The Concession Stand

Monday, July 23, 2018

Hooray For Hollywood! Fort Lee?


In the early 1900’s, the invention of the movie camera was poised to change the world. Previously, great performances were only recorded in the memories of the people lucky enough to see them. Thomas Edison, who produced the first commercially available camera, was poised to take advantage of this new device’s potential.


The ability to record performances visually for later exhibition promised to be a gold mine for those lucky enough to get in on the ground floor. And many entertainment impresarioswho previously led a nomadic life, taking their acting troupes from city to city to put on their shows, saw the potential to finally lay down roots. Instead of sending their acting troupes out on tour, they could film the production then just send out the film reels. As its inventor was located in New Jersey, the early film industry setup there- in Fort Lee, to be specific.

Hooray for Fort Lee?

In 1909, after the successful production of Rescued From An Eagles was filmed there, movie studios started flooding into Fort Lee, setting up backlots and stages. Universal Pictures and Fox Films were among the bigger names that setup shop in Fort Lee. Its proximity to New York City and Broadway was seen as an asset; the new motion picture industry could grab the best and brightest actors who could easily get to Fort Lee in between curtain calls. It would be the city’s proximity to Thomas Edison, however, that would be its undoing.


Mr. Edison was not content to just make money selling his motion picture equipment; he wanted to make royalties from the use of the camera as well. For example, he might ask for ten percent of a picture’s gross receipts as an additional tax on top of the rental or sales fees he had already collected. This often meant that a film that would have been marginally profitable would instead incur a loss because of the exorbitant license fee.


This might seem like a reasonable licensing scheme, but imagine if Microsoft demanded a cut of anything produced on Windows or in Office. Even worse, Thomas Jefferson employed a team of what could only be described as thugs, who would harass producers using non-Edison cameras and invade theaters exhibiting non-Edison productions, menacing audiences who dared attend a theater not using Edison’s equipment.

Why no gang colors? Edison had the biggest gang of all.

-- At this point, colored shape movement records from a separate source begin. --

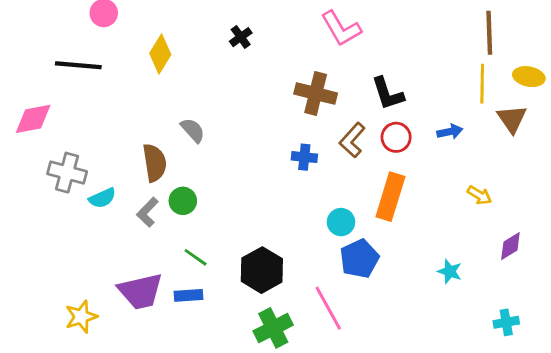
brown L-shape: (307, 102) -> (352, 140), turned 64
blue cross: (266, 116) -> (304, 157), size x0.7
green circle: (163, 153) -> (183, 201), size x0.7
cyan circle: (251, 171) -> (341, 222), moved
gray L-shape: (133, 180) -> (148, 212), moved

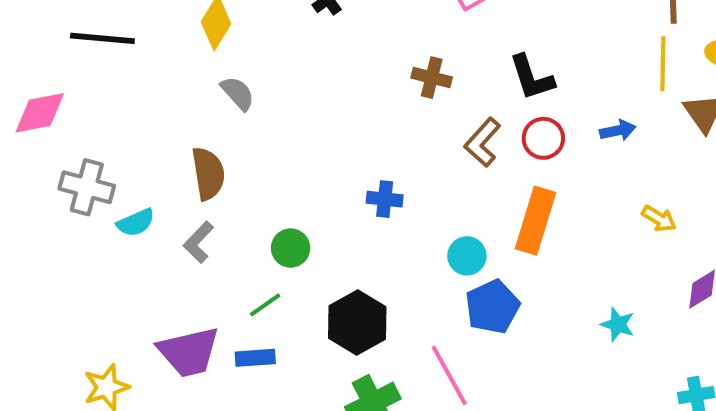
brown cross: (316, 94) -> (432, 78), size x0.7
gray semicircle: (193, 130) -> (238, 93), moved
blue cross: (304, 157) -> (385, 199), moved
green circle: (183, 201) -> (291, 248), moved
green line: (196, 257) -> (265, 305), turned -70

To escape Edison’s wrath, studios began fleeing to the furthest place one could go in the continental United States to get away from New Jersey and Thomas Edison- Southern California. The new locale proved to be just what the studios needed- temperate weather which allowed year round outdoor shooting, a varied terrain which provided amazing backdrops for filming and distance from Edison’s goons. The film industry would set down roots in Southern California and remains there today.